Chacune de ses apparitions à la télévision nationale présageait d’un événement spécial pour la «bonne marche» de la transition. Et presque chacune des décisions annoncées ont bouleversé nos habitudes (bonnes ou mauvaises) voire notre vie. De la rupture avec la France à celle avec la Cédéao en passant par le renvoie des cadres de la Minusma (Mission multidimensionnelle intégrée des Nations unies pour la stabilisation au Mali) et d’autres diplomates «indélicats» qui avaient la naïveté de toujours croire que le Mali était resté ce pays où on pouvait tout se permettre parce que «financièrement indispensables». Ils ont donc été nombreux à l’apprendre à leurs dépens.

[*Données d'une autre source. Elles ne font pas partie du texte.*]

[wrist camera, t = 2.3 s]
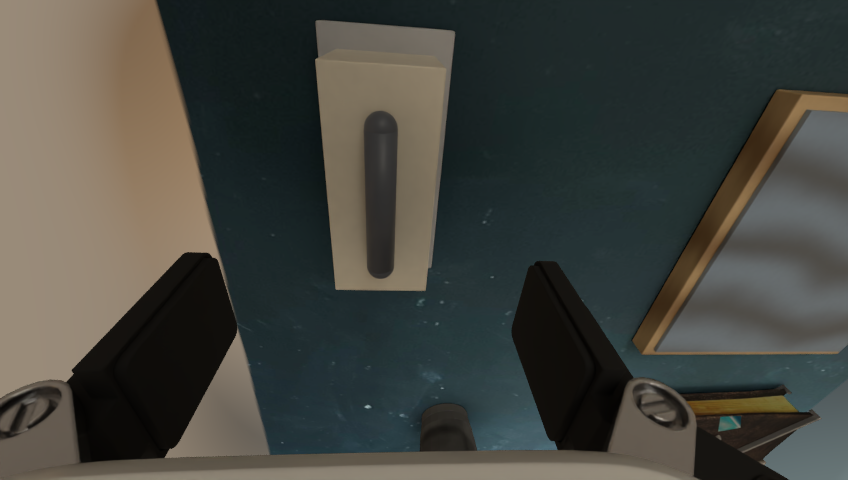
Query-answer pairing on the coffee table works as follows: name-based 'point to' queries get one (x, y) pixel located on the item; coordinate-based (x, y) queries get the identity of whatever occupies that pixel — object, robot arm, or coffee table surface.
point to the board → (767, 244)
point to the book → (749, 418)
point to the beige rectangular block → (382, 148)
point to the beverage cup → (446, 429)
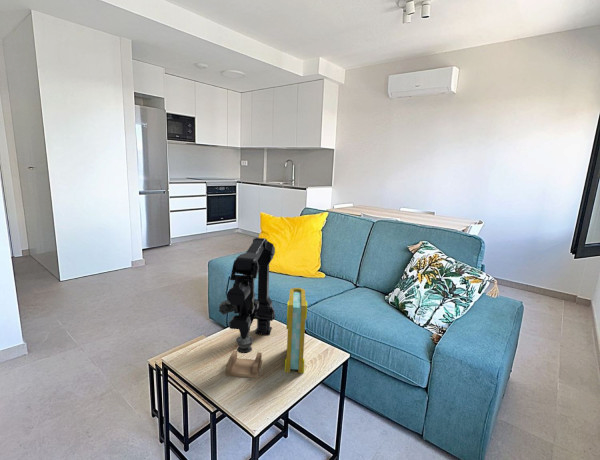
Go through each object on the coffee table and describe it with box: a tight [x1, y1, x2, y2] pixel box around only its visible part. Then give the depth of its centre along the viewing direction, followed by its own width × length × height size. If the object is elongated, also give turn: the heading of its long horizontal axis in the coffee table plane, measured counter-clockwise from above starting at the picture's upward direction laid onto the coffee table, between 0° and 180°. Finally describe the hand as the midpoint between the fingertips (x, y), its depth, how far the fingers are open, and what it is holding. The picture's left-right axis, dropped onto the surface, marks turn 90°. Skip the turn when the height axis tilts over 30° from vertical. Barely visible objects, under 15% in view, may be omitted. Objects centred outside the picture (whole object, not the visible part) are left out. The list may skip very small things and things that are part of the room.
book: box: [284, 287, 308, 374], centre depth 121 cm, size 17×7×25 cm, turn 0°
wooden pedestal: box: [224, 350, 263, 379], centre depth 115 cm, size 9×11×4 cm
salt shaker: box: [235, 327, 254, 354], centre depth 113 cm, size 6×6×12 cm
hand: (244, 336), depth 113 cm, fingers closed on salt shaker, 3 cm apart
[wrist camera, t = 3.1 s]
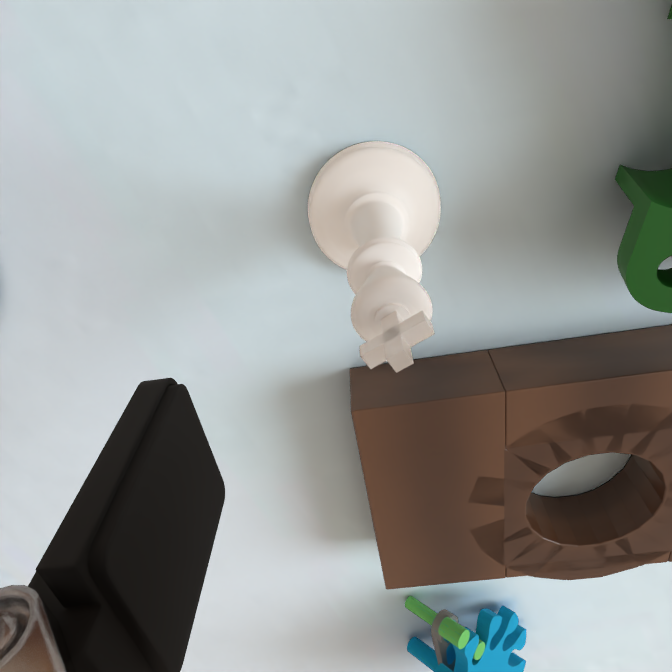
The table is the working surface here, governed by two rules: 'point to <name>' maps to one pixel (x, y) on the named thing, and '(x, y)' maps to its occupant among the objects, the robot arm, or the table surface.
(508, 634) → the blue slotted cogwheel
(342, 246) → the chess piece
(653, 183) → the clamp
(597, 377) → the pad
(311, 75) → the table surface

Le visage austère, symbolisant la rigueur et la fermeté militaires, il avait la lourde responsabilité (porte-parole du gouvernement) d’annoncer ces décisions prises avec «effet immédiat». Très éloquent, malgré le souci de la courtoisie perceptible chez cet élégant officier, il a le talent de remettre à leurs places ceux qui avaient l’outrecuidance de vouloir bafouer l’honneur des autorités de la transition ou de vouloir s’en prendre aux intérêts du Mali d’une manière ou d’une autre comme l’excellent «dribbleur», le président Alassane Dramane Ouattara (ADO) de la Côte d’Ivoire. Aussi, ces deux passages aux assemblées générales des Nations unies resteront-ils à jamais comme une manifestation sans conteste de la souveraineté retrouvée du Mali. Et, au-delà de notre pays, ils ont suscité fierté et espoir partout où l’arrogance occidentale continue de vouer des peuples entiers aux gémonies.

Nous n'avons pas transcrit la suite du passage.